Task details:
Please show each line of the listing where "wrist" is present.
______________________________
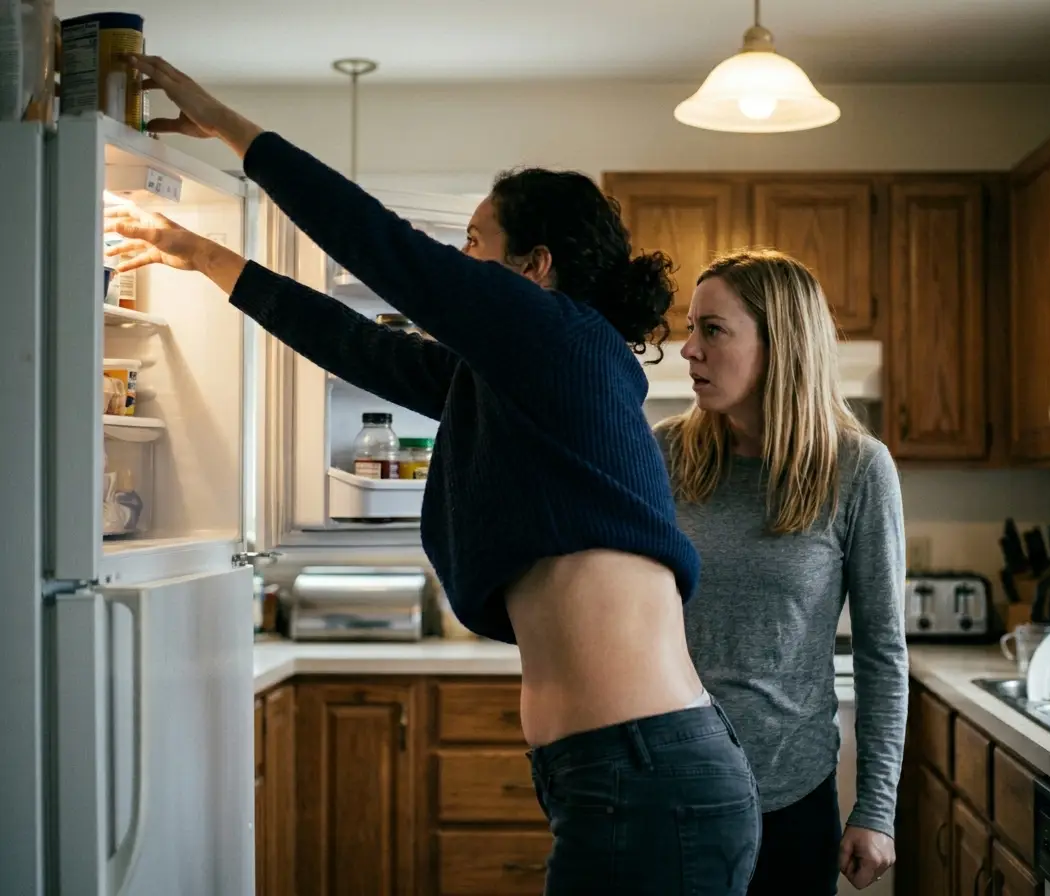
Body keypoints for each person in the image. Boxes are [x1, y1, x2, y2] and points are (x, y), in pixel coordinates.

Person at [107, 55, 761, 895]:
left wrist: (234, 128)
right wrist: (195, 251)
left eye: (475, 244)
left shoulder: (561, 341)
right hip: (622, 773)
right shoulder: (518, 379)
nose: (458, 259)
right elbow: (353, 344)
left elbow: (385, 249)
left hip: (644, 775)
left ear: (533, 270)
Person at [654, 250, 908, 894]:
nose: (688, 349)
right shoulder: (661, 454)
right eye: (690, 327)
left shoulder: (857, 469)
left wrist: (876, 809)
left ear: (780, 344)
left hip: (791, 801)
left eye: (712, 329)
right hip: (667, 793)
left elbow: (882, 651)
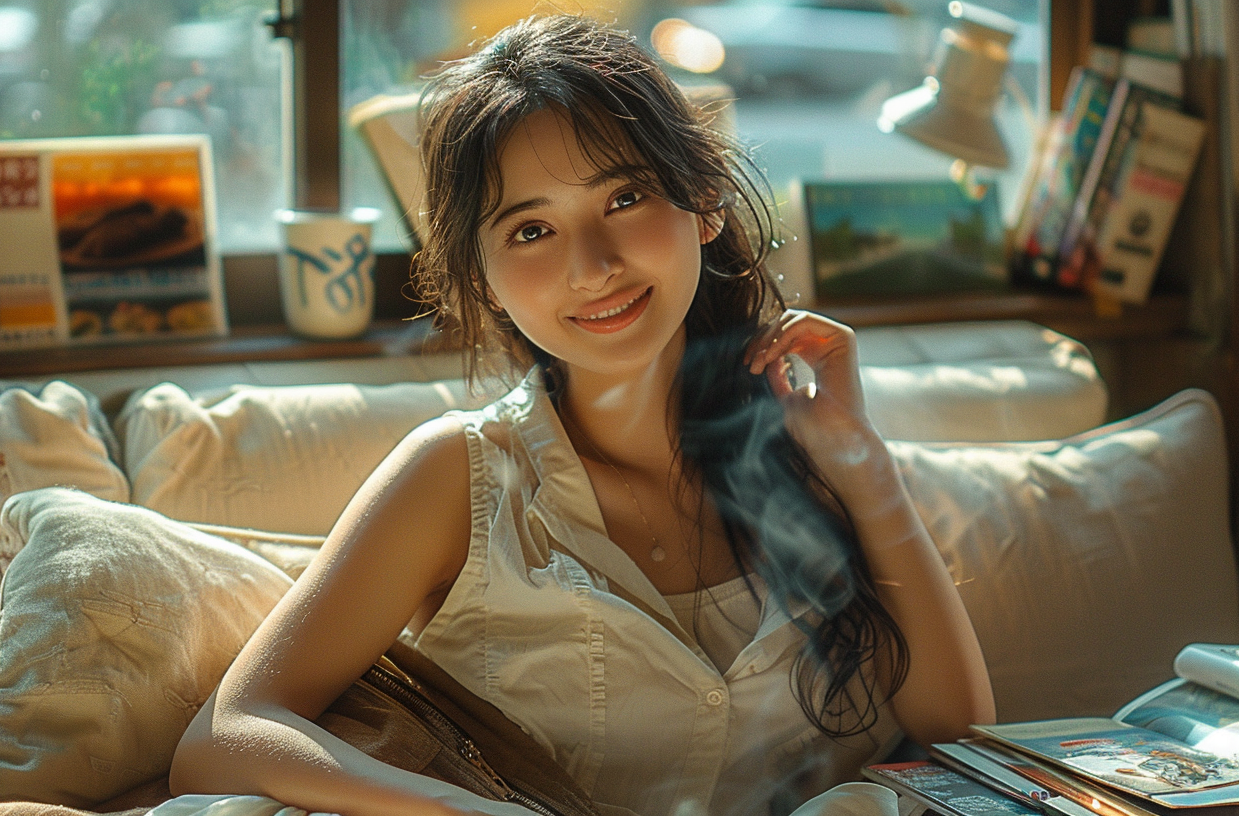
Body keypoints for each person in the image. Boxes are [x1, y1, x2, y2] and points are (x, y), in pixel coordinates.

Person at [170, 14, 994, 816]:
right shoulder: (459, 477)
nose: (592, 267)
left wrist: (863, 465)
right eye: (531, 230)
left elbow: (964, 737)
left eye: (626, 196)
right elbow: (226, 737)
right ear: (485, 275)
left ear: (704, 201)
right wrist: (455, 810)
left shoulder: (809, 451)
______________________________
Solution to the exercise:
left wrist: (234, 128)
right wrist: (195, 251)
left wrist: (876, 809)
left wrist: (863, 465)
right wrist: (455, 810)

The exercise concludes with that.